Lista de exercícios:
[1] Responda com base no texto sobre o garimpo na Transgarimpeira:
(a) Onde Leseux guarda algumas de suas coisas?
(b) De que cidade é o restaurante de Fabrizio Schwingle?
(c) Onde uma galinha deixou seus ovos?
[2] Imprima sem mudar nada a parte do texto sobre o garimpo na Transgarimpeira que começa nas palavras "Fabrizio Schwingle, dono" e termina depois de "morreu há meses.".
[3] Dê seguimento ao texto sobre o garimpo na Transgarimpeira, partindo da última frase que aparece.

Trecho escolhido:
Leseux está viajando por uma estrada chamada Transgarimpeira, ou “Transminadores”, que se estende a oeste da BR 163, a cerca de 20 horas de carro a nordeste do território Suruí. É um terreno familiar para ele: Faz garimpos aqui há anos e guarda algumas de suas coisas em um dormitório próximo a Boa Esperança, um dos assentamentos mineiros ao longo do caminho.

Como milhares de mineiros de pequena escala – conhecidos como mineradores selvagens ou garimpeiros – ele não tem planos de parar de procurar joias na floresta tropical. 

Fabrizio Schwingle, dono de um restaurante da cidade de Cuiabá, várias centenas de quilômetros ao sul, está procurando ouro perto de Boa Esperança, onde passa a maior parte do ano morando sob uma lona em um acampamento improvisado na selva. Um gerador zumbe na orla da floresta, operando uma máquina de escoamento que se parece com uma hélice Steampunk. Galinhas bicam em meio ao lixo e garrafas de plástico vazias que cobrem o chão da floresta. Uma galinha deixou seus ovos ao lado de um gerador que morreu há meses.

Dados:
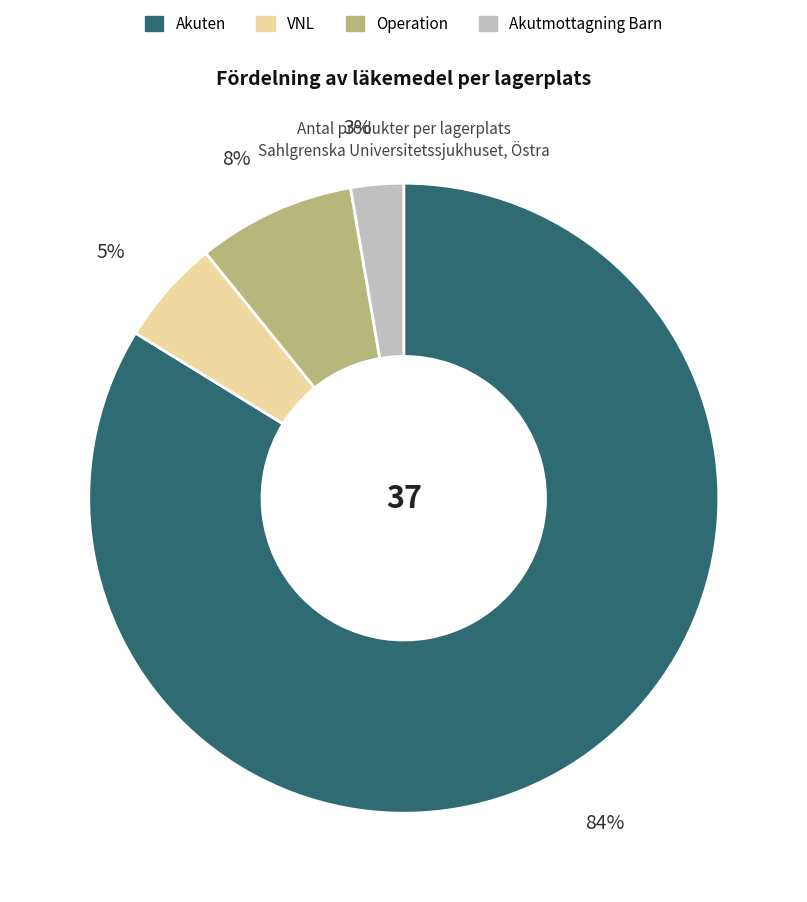

Combined, do VNL and Akutmottagning Barn account for over 50%?

No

Respostas por tarefa:
[1]
(a) Em um dormitório próximo a Boa Esperança.
(b) De Cuiabá.
(c) Ao lado de um gerador que morreu há meses.

[2]
Fabrizio Schwingle, dono de um restaurante da cidade de Cuiabá, várias centenas de quilômetros ao sul, está procurando ouro perto de Boa Esperança, onde passa a maior parte do ano morando sob uma lona em um acampamento improvisado na selva. Um gerador zumbe na orla da floresta, operando uma máquina de escoamento que se parece com uma hélice Steampunk. Galinhas bicam em meio ao lixo e garrafas de plástico vazias que cobrem o chão da floresta. Uma galinha deixou seus ovos ao lado de um gerador que morreu há meses.

[3]
Odacir “Gringo” Leseux. Crédito: Larry C. Price

O mineiro José Nascimento coleta suas ferramentas na operação de mineração de ouro Boa Esperança, nas profundezas da selva do estado do Pará, cerca de 300 quilômetros ao sul de Itaituba. Crédito: Larry C. Price

“Tenho uma churrascaria em Cuiabá”, disse Schwingle, com o suor escorrendo do rosto. “Mas ouro é um vício.” 

Esse vício é possibilitado pelo crescimento da demanda global e pela alta dos preços do ouro.

Nos últimos anos, a corrida do ouro na Amazônia levou a mais incursões em terras tribais e mais destruição da floresta tropical. Um estudo recente descobriu que cerca de 30 por cento do ouro extraído no Brasil é extraído ilegalmente e, do início de 2019 ao final de 2020, novas áreas de mineração destruíram mais de 200 quilômetros quadrados de floresta. Um projeto de lei apresentado por Bolsonaro permitiria mais mineração em terras indígenas e, se for aprovado no congresso brasileiro, os pesquisadores estimam que o desmatamento pode aumentar outros 20 por cento.

“O pai de Bolsonaro era um mineiro selvagem”, disse Raoni Rajão, pesquisador da Universidade Federal de Minas Gerais e coautor do estudo. “Ele tem a percepção de que os mineiros selvagens são empreendedores e heróis.”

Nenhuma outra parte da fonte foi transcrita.